NewDetail

AICEP
Agência para o Investimento e Comércio Externo de Portugal

CABEÇALHO

No ultimo mês, tive a oportunidade de moderar um debate sobre a Marca Portugal, com participantes bem conhecidos e de diferentes áreas de atuação: Sónia Vieira (ViniPortugal, João Dias (AICEP), Carlos Coelho (Ivity Brand Corp) e Joah Santos (NYLON).

Não obstante os oradores serem de áreas distintas e com percursos bem diferentes, rapidamente o debate chegou a um denominador comum: a percepção do valor da Marca Portugal.

 

Pois é… a percepção. Vale a pena refletir sobre esta palavra. Percepção ou perceção é, em psicologia, neurociência e ciências cognitivas, a função cerebral que atribui significado a estímulos sensoriais, a partir de histórico de vivências passadas. Através da percepção, um indivíduo organiza e interpreta as suas impressões sensoriais para atribuir significado ao seu meio.
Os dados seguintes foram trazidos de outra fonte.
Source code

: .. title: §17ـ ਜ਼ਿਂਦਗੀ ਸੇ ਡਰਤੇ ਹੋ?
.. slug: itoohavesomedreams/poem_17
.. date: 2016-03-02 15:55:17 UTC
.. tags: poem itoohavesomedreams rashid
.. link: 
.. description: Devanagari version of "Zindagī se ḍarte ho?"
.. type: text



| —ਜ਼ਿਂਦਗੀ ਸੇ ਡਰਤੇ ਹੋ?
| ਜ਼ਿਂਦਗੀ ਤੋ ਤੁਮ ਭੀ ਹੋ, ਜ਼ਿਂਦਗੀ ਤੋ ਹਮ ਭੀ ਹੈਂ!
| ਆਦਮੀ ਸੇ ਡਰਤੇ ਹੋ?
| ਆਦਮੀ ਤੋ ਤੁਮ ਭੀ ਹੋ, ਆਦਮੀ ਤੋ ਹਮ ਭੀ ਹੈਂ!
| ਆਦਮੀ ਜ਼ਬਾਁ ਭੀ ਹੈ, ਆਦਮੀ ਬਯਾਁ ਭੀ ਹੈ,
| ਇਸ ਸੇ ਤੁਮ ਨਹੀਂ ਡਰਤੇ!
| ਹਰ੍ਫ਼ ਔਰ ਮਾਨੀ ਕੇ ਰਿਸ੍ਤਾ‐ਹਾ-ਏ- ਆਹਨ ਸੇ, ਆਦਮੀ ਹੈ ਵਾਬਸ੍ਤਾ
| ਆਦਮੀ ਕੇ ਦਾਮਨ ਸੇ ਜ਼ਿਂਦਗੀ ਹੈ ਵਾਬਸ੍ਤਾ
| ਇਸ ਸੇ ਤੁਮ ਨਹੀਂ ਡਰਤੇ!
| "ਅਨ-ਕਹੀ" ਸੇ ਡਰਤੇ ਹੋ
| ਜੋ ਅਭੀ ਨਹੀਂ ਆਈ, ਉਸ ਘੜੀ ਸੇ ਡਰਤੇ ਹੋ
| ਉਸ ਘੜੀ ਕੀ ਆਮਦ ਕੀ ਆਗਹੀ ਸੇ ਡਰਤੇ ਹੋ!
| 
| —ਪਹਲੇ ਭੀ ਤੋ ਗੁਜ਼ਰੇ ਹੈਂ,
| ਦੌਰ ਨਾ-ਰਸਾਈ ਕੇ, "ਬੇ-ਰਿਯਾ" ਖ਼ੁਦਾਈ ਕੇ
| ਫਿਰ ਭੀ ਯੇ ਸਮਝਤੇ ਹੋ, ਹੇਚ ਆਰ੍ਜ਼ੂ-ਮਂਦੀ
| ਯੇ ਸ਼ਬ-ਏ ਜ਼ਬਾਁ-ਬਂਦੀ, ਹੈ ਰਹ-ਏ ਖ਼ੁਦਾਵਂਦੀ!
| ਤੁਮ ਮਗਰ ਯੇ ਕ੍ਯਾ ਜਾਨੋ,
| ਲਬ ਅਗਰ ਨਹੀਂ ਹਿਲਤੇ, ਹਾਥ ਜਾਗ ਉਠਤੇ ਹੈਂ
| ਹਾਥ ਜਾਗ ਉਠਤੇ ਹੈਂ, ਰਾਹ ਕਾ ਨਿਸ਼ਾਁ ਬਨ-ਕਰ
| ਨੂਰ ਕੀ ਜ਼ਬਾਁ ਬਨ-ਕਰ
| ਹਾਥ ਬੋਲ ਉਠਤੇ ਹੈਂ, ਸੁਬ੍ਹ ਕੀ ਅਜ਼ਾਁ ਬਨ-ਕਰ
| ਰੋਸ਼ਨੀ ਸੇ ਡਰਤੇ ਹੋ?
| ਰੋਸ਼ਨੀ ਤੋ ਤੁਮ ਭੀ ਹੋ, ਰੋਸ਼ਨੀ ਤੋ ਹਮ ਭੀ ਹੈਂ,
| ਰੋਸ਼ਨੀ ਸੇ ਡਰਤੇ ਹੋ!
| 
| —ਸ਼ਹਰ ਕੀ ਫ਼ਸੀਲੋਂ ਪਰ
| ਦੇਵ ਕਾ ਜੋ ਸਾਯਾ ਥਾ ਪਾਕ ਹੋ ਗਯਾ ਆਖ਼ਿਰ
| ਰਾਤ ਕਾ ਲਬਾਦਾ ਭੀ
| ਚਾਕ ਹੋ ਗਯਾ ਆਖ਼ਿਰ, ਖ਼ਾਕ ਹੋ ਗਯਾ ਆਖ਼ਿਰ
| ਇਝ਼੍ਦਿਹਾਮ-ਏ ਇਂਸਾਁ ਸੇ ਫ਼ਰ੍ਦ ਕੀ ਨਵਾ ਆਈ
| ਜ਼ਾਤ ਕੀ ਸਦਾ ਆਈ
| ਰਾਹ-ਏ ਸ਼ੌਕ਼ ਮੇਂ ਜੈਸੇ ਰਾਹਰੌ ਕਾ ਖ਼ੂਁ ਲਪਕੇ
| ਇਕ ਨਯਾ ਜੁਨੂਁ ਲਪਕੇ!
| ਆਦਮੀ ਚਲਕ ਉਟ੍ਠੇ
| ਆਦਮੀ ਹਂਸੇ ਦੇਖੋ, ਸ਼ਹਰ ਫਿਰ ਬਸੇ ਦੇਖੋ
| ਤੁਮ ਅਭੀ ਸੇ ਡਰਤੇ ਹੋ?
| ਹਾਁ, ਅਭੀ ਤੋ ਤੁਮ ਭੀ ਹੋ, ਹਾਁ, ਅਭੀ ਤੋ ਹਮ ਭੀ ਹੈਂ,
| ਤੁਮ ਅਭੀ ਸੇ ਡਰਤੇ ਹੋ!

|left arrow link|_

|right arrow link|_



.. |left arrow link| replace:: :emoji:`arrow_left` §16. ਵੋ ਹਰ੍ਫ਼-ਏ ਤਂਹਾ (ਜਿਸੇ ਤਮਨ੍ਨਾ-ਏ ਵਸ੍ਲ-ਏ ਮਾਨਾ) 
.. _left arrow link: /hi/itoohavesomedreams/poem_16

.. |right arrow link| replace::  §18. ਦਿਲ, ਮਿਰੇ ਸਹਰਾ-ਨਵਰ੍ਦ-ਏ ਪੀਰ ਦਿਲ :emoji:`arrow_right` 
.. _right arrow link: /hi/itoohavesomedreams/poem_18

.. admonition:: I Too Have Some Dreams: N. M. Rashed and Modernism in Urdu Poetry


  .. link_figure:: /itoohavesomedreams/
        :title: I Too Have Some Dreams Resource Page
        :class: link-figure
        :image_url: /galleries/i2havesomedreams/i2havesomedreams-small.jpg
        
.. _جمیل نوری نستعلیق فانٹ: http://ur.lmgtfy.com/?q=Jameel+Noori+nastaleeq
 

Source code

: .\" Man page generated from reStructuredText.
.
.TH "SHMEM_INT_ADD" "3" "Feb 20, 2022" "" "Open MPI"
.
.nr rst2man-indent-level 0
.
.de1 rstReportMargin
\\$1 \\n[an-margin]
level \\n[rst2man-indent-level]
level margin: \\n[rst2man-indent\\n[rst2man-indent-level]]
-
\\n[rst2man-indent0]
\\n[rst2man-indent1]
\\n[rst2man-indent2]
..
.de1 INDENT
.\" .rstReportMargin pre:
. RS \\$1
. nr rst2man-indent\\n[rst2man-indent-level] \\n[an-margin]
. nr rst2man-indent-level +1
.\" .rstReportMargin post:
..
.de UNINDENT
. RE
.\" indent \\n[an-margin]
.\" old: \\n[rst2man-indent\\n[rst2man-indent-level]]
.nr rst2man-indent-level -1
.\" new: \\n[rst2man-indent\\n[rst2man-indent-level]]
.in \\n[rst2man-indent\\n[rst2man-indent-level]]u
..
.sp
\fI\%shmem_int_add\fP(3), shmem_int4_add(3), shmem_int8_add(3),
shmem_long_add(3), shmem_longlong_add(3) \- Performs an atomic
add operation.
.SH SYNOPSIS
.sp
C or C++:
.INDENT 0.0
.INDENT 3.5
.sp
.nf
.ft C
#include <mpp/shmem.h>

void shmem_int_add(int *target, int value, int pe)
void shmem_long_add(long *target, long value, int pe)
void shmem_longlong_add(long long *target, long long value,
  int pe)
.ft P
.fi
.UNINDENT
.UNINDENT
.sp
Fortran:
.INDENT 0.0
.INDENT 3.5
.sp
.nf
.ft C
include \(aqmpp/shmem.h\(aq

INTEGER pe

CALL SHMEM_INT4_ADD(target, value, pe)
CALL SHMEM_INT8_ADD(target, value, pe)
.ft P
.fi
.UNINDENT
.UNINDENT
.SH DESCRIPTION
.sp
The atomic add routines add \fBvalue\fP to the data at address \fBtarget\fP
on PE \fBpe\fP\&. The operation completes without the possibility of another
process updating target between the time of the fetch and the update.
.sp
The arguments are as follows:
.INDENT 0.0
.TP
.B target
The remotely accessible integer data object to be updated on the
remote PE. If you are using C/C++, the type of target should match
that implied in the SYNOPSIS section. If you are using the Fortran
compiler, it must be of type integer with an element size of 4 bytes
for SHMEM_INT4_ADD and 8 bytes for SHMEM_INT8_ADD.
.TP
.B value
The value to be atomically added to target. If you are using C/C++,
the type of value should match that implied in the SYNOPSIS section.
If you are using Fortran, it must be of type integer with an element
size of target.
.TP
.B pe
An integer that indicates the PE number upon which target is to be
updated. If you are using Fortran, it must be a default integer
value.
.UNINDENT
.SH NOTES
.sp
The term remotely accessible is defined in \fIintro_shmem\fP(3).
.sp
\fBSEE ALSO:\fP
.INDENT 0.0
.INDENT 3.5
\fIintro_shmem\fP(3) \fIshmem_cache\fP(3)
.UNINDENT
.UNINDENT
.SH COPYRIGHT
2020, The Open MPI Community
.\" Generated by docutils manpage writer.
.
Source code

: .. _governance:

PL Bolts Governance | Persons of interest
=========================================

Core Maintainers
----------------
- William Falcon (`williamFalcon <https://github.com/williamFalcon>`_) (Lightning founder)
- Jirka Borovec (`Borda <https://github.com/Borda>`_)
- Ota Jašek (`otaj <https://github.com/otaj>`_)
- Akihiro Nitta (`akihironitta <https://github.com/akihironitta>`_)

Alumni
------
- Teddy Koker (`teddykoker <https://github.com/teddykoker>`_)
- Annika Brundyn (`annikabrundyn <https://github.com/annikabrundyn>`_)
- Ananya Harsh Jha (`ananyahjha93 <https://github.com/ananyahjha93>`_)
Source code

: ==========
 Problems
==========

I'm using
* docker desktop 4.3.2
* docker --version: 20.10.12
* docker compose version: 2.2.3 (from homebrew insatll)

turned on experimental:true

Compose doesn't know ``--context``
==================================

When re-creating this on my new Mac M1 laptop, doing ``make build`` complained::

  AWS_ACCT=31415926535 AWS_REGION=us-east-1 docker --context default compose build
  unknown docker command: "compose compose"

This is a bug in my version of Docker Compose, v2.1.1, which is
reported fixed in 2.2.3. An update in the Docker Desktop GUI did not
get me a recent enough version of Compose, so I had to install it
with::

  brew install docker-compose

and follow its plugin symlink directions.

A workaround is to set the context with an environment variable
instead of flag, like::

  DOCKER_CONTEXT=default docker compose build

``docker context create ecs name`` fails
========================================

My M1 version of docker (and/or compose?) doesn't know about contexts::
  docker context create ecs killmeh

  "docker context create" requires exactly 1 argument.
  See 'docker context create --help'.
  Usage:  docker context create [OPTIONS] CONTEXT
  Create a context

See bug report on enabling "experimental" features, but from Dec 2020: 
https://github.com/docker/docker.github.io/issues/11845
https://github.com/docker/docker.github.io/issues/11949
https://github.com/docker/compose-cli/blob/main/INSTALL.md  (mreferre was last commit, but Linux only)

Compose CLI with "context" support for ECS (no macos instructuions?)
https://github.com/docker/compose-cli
Atente-se nestas três ideias:

  1. “histórico de vivências passadas”: uma marca faz-se de um histórico, de um conjunto de vivências, de experiências… este histórico tem de ter uma narrativa, consistência, autenticidade. A narrativa da nossa marca, nos últimos anos, já teve tantas histórias diferentes, tantos logotipos, tantos slogans… na realidade qual é a nossa narrativa?
  2. “organiza e interpreta”: o mercado, os receptores da nossa marca País, organiza e interpreta as suas impressões. Pergunto: o que facilita a organização e uma boa interpretação de uma forma geral?

Como é que cerca de 11 milhões de pessoas, os emissores da Marca Portugal, conseguem comunicar de forma clara, atuar de forma consistente e transmitir um posicionamento único, forte e diferenciador? Difícil…

  1. “atribuir significado”: qual o significado que o mercado atribui à nossa marca? Qual o nosso ou os nossos factores diferenciadores e únicos? O que nos faz sermos tão especiais e ao mesmo tempo incapazes de captar valor junto dos mercados? Será o nosso significado sermos baratos???

No debate, esta questão do significado “barato” foi discutida. Ideia relacionada com a nossa dificuldade de nos valorizarmos. De sermos capazes de extrair valor. De deixarmos de ser um País onde o vinho é excelente e barato, onde os recursos humanos são qualificados e baratos, onde os hotéis são maravilhosos e baratos, onde se vive com muita qualidade de vida e barato. Na verdade, se somos baratos, depois não conseguiremos reter o talento. Se somos baratos, não conseguiremos diferenciar-nos pelo serviço. Se somos baratos, seremos uma comodity e não um produto premium.

 

Portugal é um país pequeno. Com recursos limitados. Nunca teremos volume… pelo que temos de ter valor e sermos capazes de “cobrar” e de extrair esse valor.

 

Temos de ser corajosos e afirmar a marca Portugal como uma marca única no contexto internacional. Temos de ser orgulhosos de sermos Portugal. Temos de deixar de ter qualidade intrínseca para termos qualidade percebida. Temos que ser consistentes e autênticos. Temos de ter o nosso grito!

 

E, por último, não posso deixar de partilhar o que ouvimos de um participante austríaco nesta conferência da Portugal Foods- Dare2Care: “Sabem porque é que Portugal para mim é único? Porque vocês são um país de “Great people”! Algo que não encontro em mais lado nenhum e eu viajo muito!”

 

Como “Great People” que somos, não obstante um caminho árduo, temos tudo para afirmarmos a Marca Portugal.